• Supplied text
__________

Wednesday, October 7, 2015

Wither Teamsters' Pension Fund?

Mary Williams Marsh of the New York Times reports, Teamsters’ Pension Fund Warns 400,000 of Cuts:
A prominent Teamsters pension fund, one of the largest, has filed for reorganization under a new federal law and has sent letters to more than 400,000 members warning that their benefits must be cut.

Any reorganization of the decades-old Central States Pension Fund would take months and would probably be a brutal battle as workers, retirees, union leaders and employers all seek to protect competing interests. It is a multiemployer plan, the type led jointly by a union and a number of companies, that has caused consternation for many years, because if it failed, it could wipe out a federal insurance program that now pays the benefits of a million retirees.

If the reorganization ultimately proves successful, however, it could serve as a model for other retirement plans with similar, seemingly intractable financial problems.

Cutting retirees’ pensions has generally been illegal, except under the most dire circumstances. But the executive director of the Central States fund, Thomas Nyhan, said that reducing payouts to make the money last longer was the only realistic way of avoiding a devastating collapse in the next few years.

“What we’re asking is to let us tap the brakes a little now, and let us avoid insolvency,” he said. “The longer we wait to act, the larger the benefit reductions will have to be.”

He said the Central States fund had been hit by powerful outside forces — the deregulation of the trucking industry, declining union membership, two big stock crashes and the aging of the population — and it was currently paying out $3.46 in pension benefits to retirees for every dollar it received in employer contributions.

“That math will never work,” Mr. Nyhan said. He said the fund was projected to run out of money in 10 to 15 years, an almost unthinkable outcome for a pension fund that became a political and financial powerhouse in the 1960s, when trucking boomed with the construction of the interstate highway system. Central States became famous back then for financing the construction of hotels and casinos in Las Vegas.

__________

• Dataset entries
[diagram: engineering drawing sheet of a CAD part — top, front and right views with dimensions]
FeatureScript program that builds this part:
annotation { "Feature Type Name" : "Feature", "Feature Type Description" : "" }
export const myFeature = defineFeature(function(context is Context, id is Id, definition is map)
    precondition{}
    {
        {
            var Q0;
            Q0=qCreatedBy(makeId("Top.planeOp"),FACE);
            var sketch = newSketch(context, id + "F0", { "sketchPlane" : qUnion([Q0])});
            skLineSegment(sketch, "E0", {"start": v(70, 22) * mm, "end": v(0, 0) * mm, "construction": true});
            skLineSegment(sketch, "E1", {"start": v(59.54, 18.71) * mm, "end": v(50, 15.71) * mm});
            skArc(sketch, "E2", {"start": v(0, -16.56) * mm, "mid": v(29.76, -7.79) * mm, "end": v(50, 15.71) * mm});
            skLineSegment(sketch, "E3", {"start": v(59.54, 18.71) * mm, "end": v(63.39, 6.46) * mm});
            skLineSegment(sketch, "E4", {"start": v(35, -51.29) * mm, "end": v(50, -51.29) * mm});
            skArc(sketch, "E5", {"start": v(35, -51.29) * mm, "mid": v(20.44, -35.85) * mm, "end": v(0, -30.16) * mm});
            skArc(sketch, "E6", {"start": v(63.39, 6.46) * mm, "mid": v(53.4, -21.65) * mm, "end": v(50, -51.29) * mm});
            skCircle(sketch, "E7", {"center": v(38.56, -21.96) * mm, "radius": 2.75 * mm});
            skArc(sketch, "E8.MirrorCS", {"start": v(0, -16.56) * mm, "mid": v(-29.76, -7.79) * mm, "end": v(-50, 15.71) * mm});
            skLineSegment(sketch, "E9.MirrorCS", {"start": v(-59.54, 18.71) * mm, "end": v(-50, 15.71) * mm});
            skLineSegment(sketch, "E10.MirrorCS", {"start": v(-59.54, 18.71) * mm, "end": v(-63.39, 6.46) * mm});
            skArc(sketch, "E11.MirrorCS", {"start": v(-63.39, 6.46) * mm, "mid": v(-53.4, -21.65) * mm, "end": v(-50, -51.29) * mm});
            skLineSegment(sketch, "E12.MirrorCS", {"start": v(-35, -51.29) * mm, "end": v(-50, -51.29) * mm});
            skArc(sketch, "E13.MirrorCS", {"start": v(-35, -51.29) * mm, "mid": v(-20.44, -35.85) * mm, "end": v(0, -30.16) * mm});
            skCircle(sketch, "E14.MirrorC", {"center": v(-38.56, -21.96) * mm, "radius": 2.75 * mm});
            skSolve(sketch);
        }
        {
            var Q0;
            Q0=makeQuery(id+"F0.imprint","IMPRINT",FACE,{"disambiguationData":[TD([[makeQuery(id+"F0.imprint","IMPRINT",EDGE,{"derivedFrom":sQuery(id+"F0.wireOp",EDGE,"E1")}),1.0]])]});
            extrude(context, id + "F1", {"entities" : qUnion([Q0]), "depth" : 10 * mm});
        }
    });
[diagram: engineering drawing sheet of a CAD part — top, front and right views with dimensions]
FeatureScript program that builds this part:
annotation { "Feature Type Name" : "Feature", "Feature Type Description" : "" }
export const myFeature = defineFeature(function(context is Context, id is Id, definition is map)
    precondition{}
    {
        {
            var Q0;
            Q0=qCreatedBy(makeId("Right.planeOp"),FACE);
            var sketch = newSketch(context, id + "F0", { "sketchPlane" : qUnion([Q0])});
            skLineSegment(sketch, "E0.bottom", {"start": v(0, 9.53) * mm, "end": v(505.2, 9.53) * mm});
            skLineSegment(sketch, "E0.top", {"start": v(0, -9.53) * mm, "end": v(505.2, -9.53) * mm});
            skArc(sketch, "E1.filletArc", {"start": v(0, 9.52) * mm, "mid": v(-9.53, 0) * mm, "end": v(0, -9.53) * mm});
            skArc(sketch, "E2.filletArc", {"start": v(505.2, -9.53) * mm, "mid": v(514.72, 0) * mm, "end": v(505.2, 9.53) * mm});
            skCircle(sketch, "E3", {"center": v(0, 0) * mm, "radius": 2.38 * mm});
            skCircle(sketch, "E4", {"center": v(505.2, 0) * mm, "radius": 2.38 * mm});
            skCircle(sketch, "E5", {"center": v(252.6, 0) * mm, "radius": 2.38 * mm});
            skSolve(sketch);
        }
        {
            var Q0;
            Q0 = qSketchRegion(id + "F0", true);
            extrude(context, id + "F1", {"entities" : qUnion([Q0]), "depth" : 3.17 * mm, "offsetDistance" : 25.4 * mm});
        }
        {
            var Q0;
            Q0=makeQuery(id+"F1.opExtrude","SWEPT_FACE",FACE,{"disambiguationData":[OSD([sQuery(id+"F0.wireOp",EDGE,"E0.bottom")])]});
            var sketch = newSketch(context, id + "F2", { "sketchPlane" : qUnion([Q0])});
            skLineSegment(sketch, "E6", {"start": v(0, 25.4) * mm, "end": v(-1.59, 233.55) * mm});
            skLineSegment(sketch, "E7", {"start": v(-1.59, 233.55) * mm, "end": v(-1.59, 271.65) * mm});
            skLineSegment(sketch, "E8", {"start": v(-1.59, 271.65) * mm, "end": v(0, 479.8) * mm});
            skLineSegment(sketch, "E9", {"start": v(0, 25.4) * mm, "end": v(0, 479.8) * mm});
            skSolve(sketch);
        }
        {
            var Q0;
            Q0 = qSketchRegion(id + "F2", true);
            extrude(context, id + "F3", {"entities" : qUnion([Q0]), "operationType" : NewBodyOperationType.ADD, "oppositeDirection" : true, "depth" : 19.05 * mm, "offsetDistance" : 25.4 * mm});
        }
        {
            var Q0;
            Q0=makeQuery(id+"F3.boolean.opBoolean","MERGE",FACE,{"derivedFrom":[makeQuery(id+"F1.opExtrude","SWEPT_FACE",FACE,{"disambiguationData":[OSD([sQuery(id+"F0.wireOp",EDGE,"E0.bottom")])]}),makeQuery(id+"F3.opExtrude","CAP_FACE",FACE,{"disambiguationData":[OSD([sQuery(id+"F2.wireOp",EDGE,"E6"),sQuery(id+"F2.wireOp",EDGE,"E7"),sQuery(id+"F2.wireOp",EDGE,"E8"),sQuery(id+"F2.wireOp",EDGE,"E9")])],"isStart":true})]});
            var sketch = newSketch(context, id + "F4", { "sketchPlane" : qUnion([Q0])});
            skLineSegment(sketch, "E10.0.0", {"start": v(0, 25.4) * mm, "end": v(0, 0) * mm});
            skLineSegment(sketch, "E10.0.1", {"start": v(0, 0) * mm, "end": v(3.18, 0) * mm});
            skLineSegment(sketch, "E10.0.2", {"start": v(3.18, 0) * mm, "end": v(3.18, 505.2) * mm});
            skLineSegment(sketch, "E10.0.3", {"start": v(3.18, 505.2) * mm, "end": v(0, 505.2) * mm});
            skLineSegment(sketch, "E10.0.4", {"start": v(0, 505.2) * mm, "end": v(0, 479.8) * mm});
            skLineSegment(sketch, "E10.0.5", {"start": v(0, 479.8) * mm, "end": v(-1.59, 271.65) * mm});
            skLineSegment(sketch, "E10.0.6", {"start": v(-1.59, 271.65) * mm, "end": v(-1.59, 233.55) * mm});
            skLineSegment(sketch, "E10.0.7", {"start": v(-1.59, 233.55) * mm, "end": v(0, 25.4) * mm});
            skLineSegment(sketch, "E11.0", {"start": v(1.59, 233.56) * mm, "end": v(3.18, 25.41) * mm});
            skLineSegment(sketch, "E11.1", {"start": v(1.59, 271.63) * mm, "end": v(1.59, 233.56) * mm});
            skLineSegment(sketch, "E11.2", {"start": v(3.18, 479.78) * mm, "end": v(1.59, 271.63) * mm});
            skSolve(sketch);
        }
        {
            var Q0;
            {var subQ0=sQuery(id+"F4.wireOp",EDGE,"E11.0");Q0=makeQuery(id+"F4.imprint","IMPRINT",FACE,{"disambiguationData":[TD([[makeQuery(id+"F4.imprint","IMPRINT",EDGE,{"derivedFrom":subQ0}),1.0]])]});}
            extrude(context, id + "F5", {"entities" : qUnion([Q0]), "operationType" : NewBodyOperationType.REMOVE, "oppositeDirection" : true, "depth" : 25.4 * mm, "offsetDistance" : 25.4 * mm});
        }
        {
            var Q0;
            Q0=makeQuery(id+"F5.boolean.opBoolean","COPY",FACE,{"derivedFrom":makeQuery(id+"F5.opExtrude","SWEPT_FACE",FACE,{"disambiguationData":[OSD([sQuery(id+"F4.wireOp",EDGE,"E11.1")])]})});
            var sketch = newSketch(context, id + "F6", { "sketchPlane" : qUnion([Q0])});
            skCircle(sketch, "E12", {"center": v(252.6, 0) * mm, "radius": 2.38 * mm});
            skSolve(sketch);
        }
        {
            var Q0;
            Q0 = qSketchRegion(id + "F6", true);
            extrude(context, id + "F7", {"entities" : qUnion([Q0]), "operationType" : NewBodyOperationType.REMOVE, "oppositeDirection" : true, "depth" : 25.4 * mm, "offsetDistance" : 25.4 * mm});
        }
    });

__________

• Jobs
(1) Could you update the CAD rows from the first one through the line containing "v(20.44, -35.85) *", swapping "skLineSegment" for "skLine" and leaving everything else unchanged?
(2) How would the piece on the Teamsters' pension fund continue from where it stops?

• The answers
(1)
[diagram: engineering drawing sheet of a CAD part — top, front and right views with dimensions]
FeatureScript program that builds this part:
annotation { "Feature Type Name" : "Feature", "Feature Type Description" : "" }
export const myFeature = defineFeature(function(context is Context, id is Id, definition is map)
    precondition{}
    {
        {
            var Q0;
            Q0=qCreatedBy(makeId("Top.planeOp"),FACE);
            var sketch = newSketch(context, id + "F0", { "sketchPlane" : qUnion([Q0])});
            skLine(sketch, "E0", {"start": v(70, 22) * mm, "end": v(0, 0) * mm, "construction": true});
            skLine(sketch, "E1", {"start": v(59.54, 18.71) * mm, "end": v(50, 15.71) * mm});
            skArc(sketch, "E2", {"start": v(0, -16.56) * mm, "mid": v(29.76, -7.79) * mm, "end": v(50, 15.71) * mm});
            skLine(sketch, "E3", {"start": v(59.54, 18.71) * mm, "end": v(63.39, 6.46) * mm});
            skLine(sketch, "E4", {"start": v(35, -51.29) * mm, "end": v(50, -51.29) * mm});
            skArc(sketch, "E5", {"start": v(35, -51.29) * mm, "mid": v(20.44, -35.85) * mm, "end": v(0, -30.16) * mm});

(2)
In 1982, the Teamsters were barred from investing their retirees’ money because of the union’s ties to organized crime. Under a federal consent decree, the fund’s investment duties were shifted to a group of large banks, where they have remained. The restructuring plan would not change that.

In the coming months, the Treasury Department will review the Central States restructuring plan, to make sure it complies with the new law. It will also receive comments from affected people through a special master, Kenneth Feinberg, who has been retained by the Treasury to iron out conflicts that have come up in other special circumstances, such as the dispute over whether workers at bailed-out companies could receive contractual bonuses.

The Treasury is expected to decide whether to approve the proposal by next May. If it does, Central States’ roughly 407,000 members will then vote on it. Those facing large cuts would be unlikely to vote in favor of the restructuring. But others might see it as an acceptable way to make their pension plan viable over the long term. Active workers will continue to accrue benefits, for example, and Mr. Nyhan said his projections showed that the restructuring could make the pension fund last for 50 more years.

Mr. Nyhan acknowledged that the process would be emotionally charged. Even if a majority votes no, however, the Treasury Department will have legal authority to impose the changes, because the Central States fund is so large that it qualifies as “systemically important.” That means that if it collapsed, it could take down the multiemployer wing of the Pension Benefit Guaranty Corporation, jeopardizing the roughly one million retirees who currently get their pensions through the program. (The federal insurance program for single-employer pensions would not be affected by a possible failure of the multiemployer program.)

In the past, multiemployer pension plans were popular because they gave small companies the chance to offer traditional pensions, and they permitted workers to move from job to job, taking their benefits with them. About 10 million Americans participate in multiemployer pension plans, many of them in sectors like trucking, construction and retailing, where unions are a powerful presence.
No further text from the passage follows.